Когда все это кончается, уносят со стола посуду и стелют постель врачу, Горбатов тихо подзывает меня поближе к изголовью.
– Обещай только одно: не давай забрать меня в больницу. Ты же знаешь, что я этого не могу!
Он напоминает мне о Нине Николаевне Архиповой, своей будущей жене, что она тоже больна я лежит сейчас в больнице в Москве и, оставшись в Сухуми в больнице, он будет совсем лишен возможности хоть как-то связываться и общаться с ней.
И вообще ему надо в Москву.
– Обещай, что ты отправишь меня в Москву.
– Если врачи разрешат, конечно, отправлю.
– И если не разрешат – тоже!
– В общем, отправлю, – говорю я, чувствуя, что желание его непреклонно.
Так оно в конце концов потом и происходит – где-то через неделю, после бурных споров, медики приходят к решению, что Горбатова можно отвезти в Москву в лежачем положение, в спальном вагоне, при условии, если с ним в купе поедет врач, имея при себе все, что может понадобиться в любую секунду. Хочу добавить, что именно тот молодой врач-грузин, который стоял за реальность этой поездки и не боялся ее, занял верхнюю полку в одном купе с Горбатовым и благополучно довез его до Москвы.
Москва. После инфаркта Горбатов приходит в себя быстрей, чем мы смели надеяться. Он перестает жить в одиночестве, у него появляется семья, все складывается как будто совсем хорошо. Потихоньку двигается вторая книга «Донбасса»; понемножку входит в обычную колею и та работа, которую делает Горбатов в Союзе писателей. Он снова такой, как всегда, участливый, горячий, способный и вспылить и тут же посмеяться над собственной вспыльчивостью. По-прежнему при нем и его главное качество – прирожденная справедливость по отношению к самым разным, в том числе и далеким ему в литературе людям.

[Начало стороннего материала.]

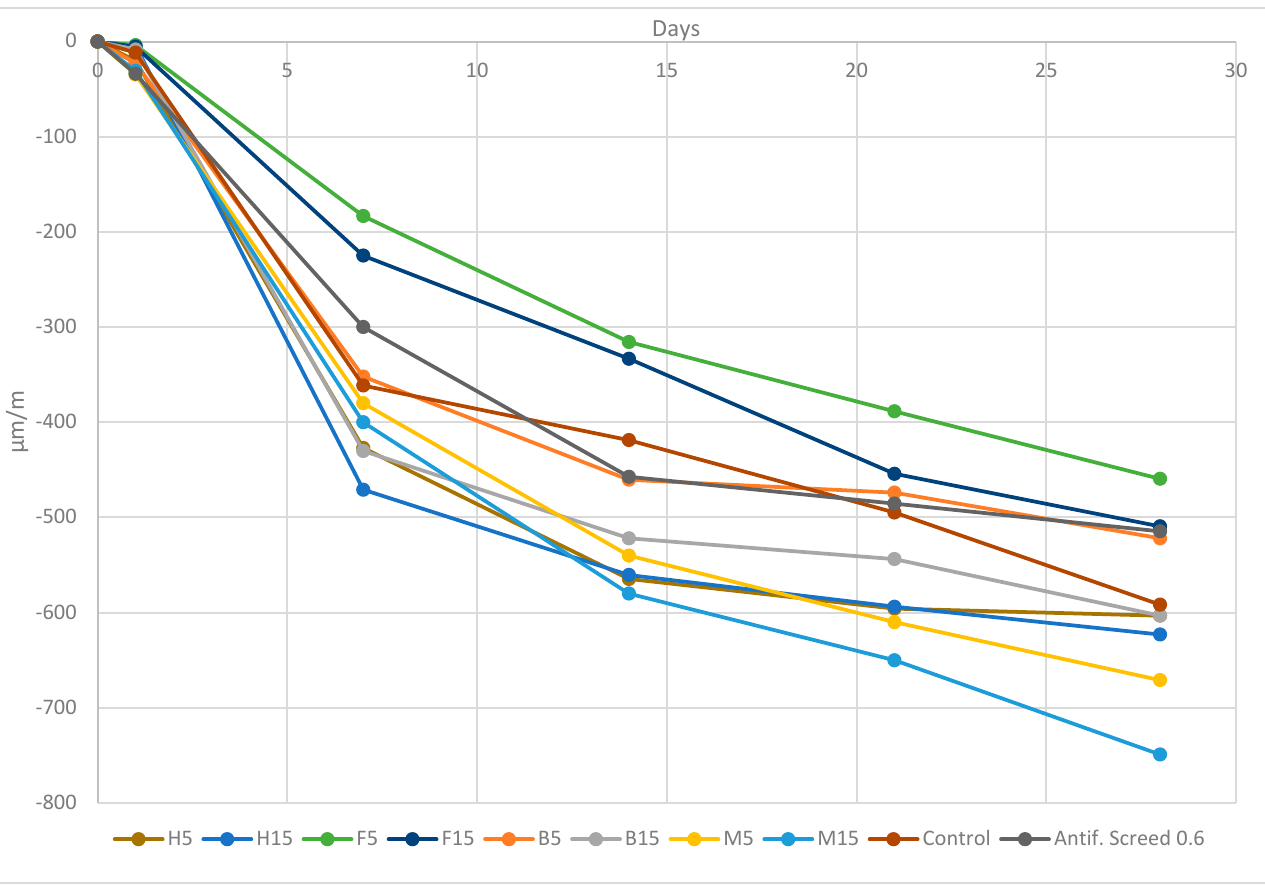
Figure 11. Drying shrinkage measured for FRS 2 kg/m 3 of fiber dosage with vegetal, synthetic fibers and plain mortar at 1, 7, 14, 21 and 28 days.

Идет какое-то затянувшееся до вечера заседание в нашем конференц-зале в Союзе писателей. Горбатов сидит рядом, справа от меня. Ничего особенного не происходит, обсуждаемый вопрос никаких острых переживаний, помнится, не вызывает ни у меня, ни у Горбатова, ни у других присутствующих. Уже к концу заседания Горбатов берет слово для какого-то делового предложения, и вдруг голос его делается каким-то странным.
В памяти моей и это изменение голоса, и какие-то не те слова, которые он тогда вдруг начал говорить, слова, неразборчивые и непонятные, сейчас ассоциируются со строчкой, написанной от руки человеком, теряющим сознание: писал-писал, и вдруг руку повело куда-то в неизвестность, вкось по странице, уже безвольно и бессильно.
Мы смотрим на него и не можем понять, что он говорит, лицо его как-то странно искажено, он силится объяснить нам, что собирался сказать, и не может. Так продолжается десять или пятнадцать секунд. И вдруг я вижу, как его начинает клонить со стула. Я и кто-то еще из товарищей едва успеваем подхватить его, не дать упасть, и он тяжело повисает на наших руках. Подняв на руки, мы переносим его в расположенный рядом с конференц-залом вестибюль и кладем на стоящий там у стены узкий диван. Подсовываем что-то под голову, пододвигаем под ноги стул. Кто-то кидается звонить по телефонам; кто-то, крикнув, что нужно побольше свежего воздуха, бежит вниз и открывает там настежь наружную, ведущую на улицу дверь.
За окнами уже темно, вот почему я помню, что это было вечером.
Самое мучительное, что Горбатов все еще пытается что-то объяснить всем нам, столпившимся вокруг него, и не может. Мы растерялись и еще не понимаем до конца, что у него паралич одной стороны тела и лица. Наконец он измученно замолкает. Потом снова пытается заговорить и снова замолкает.
Через несколько минут приезжает «скорая помощь», его кладут на носилки и, накрыв сверху принесенным с вешалки пальто, укладывают в машину. Я еду вместе с ним, сажусь туда внутрь, рядом с ним, лежащим. Везти его недолго и недалеко, на улицу Грановского. Там меня пускают в «приемный покой». Врачам все уже ясно, и они объясняют мне, что это инсульт с частичной потерей речи и частичным параличом.
Горбатова должны уносить из «приемного покоя» дальше, куда меня сейчас уже не пустят, но его что-то беспокоит, и он снова пытается сказать мне это.